But other experts say that deep religious commitment doesn't necessarily lead to violence.

"Being more religious doesn't necessarily mean that they will become suicide bombers," says Ed Husain, a former radical Islamist who is now a Middle East expert at the Council on Foreign Relations in New York.

In fact, Husain argues that religious upbringing "could be an antidote" to radicalism.

American Muslim women who cover explain their choice

The people most likely to become Islamist radicals, he says, are those who were raised without a religious education and came to Islam later, as "born-agains."

Muslims raised with a grounding in their religion are better able to resist the distortions of Islam peddled by recruiters to radical causes, some experts like Husain argue, making them less likely to turn to violence.

But he agrees that Muslims are strongly attached to their faith, and says the reason lies in the religion itself.

"Muslims have this mindset that we alone possess the final truth," Husain says.

Muslims believe "Jews and Christians went before us and Mohammed was the last prophet," says Husain, whose book "The Islamist" chronicles his experiences with radicals. "Our prophet aimed to nullify the message of the previous prophets."

The depth of the Muslim commitment to Islam is not only a matter of theology and current events, but of education and history, as well, other experts say.

"Where religion is linked into the state institutions, where religion is deeply ingrained from childhood, you are getting this feeling that 'My way is the only way,'" says Fiyaz Mughal, the director of Faith Matters, a conflict-resolution organization in London.

The Ipsos-Mori survey results included two countries with a strong link between religion and the state: Legally Muslim Saudi Arabia, which calls itself the guardian of Islam's two holiest sites, Mecca and Medina; and Indonesia, home of the world's largest Muslim population.

The third majority Muslim country in the study is Turkey, which has a very different relationship with religion. It was founded after World War I as a legally secular country. But despite generations of trying to separate mosque and state, Turkey is now governed by an Islam-inspired party, the AKP.

ENTRIES SHOWN →
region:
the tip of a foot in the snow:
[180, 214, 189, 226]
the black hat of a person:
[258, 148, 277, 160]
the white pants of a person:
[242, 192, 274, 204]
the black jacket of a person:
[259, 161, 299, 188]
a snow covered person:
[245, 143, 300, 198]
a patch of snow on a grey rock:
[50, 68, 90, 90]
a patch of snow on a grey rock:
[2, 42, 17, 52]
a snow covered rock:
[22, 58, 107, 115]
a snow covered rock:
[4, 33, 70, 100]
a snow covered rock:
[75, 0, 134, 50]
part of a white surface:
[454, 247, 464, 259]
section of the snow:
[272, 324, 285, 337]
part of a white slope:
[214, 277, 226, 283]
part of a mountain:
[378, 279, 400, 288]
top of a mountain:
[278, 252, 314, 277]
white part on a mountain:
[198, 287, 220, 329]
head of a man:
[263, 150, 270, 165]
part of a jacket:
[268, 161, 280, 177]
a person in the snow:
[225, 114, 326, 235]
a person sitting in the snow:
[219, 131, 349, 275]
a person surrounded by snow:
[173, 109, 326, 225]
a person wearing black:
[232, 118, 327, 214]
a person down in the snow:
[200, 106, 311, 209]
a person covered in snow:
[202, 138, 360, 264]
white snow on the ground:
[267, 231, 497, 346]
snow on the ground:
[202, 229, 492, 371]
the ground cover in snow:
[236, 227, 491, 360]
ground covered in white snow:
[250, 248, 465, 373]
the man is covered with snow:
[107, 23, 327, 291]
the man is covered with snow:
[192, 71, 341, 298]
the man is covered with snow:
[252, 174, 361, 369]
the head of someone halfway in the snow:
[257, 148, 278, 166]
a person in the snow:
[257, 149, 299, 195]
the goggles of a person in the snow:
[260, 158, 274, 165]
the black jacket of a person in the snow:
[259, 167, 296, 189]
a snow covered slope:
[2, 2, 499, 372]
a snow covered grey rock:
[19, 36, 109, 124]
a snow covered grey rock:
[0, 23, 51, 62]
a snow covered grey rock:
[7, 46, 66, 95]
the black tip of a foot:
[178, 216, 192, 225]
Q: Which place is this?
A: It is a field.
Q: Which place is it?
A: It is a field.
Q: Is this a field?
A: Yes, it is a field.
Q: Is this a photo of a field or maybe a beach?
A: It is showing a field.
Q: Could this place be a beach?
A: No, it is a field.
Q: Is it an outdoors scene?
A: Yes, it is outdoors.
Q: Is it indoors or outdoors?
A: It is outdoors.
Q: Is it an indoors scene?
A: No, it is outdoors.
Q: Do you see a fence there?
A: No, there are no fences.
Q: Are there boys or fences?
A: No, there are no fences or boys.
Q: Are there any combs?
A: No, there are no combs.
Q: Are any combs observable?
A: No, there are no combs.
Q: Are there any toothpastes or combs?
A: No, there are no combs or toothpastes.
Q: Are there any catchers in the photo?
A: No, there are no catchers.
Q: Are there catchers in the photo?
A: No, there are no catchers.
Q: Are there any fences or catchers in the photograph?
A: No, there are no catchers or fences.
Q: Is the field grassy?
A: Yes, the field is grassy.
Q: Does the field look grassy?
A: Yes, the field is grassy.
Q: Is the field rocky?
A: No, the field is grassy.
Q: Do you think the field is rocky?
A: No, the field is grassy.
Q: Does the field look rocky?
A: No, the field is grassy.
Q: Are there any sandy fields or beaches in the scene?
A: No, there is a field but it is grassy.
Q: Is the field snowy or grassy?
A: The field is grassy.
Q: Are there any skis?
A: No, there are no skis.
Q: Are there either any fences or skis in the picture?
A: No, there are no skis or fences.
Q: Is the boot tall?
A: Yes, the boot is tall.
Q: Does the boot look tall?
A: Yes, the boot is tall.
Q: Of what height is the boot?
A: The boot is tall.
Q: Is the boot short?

WHAT THIS TASK INVOLVES →
In the passage on Muslim religious commitment, rewrite the part that opens with the words "The depth of" and closes with "largest Muslim population.", replacing "deeply ingrained" with "firmly rooted".

SOLUTION TO THIS TASK →
The depth of the Muslim commitment to Islam is not only a matter of theology and current events, but of education and history, as well, other experts say.

"Where religion is linked into the state institutions, where religion is firmly rooted from childhood, you are getting this feeling that 'My way is the only way,'" says Fiyaz Mughal, the director of Faith Matters, a conflict-resolution organization in London.

The Ipsos-Mori survey results included two countries with a strong link between religion and the state: Legally Muslim Saudi Arabia, which calls itself the guardian of Islam's two holiest sites, Mecca and Medina; and Indonesia, home of the world's largest Muslim population.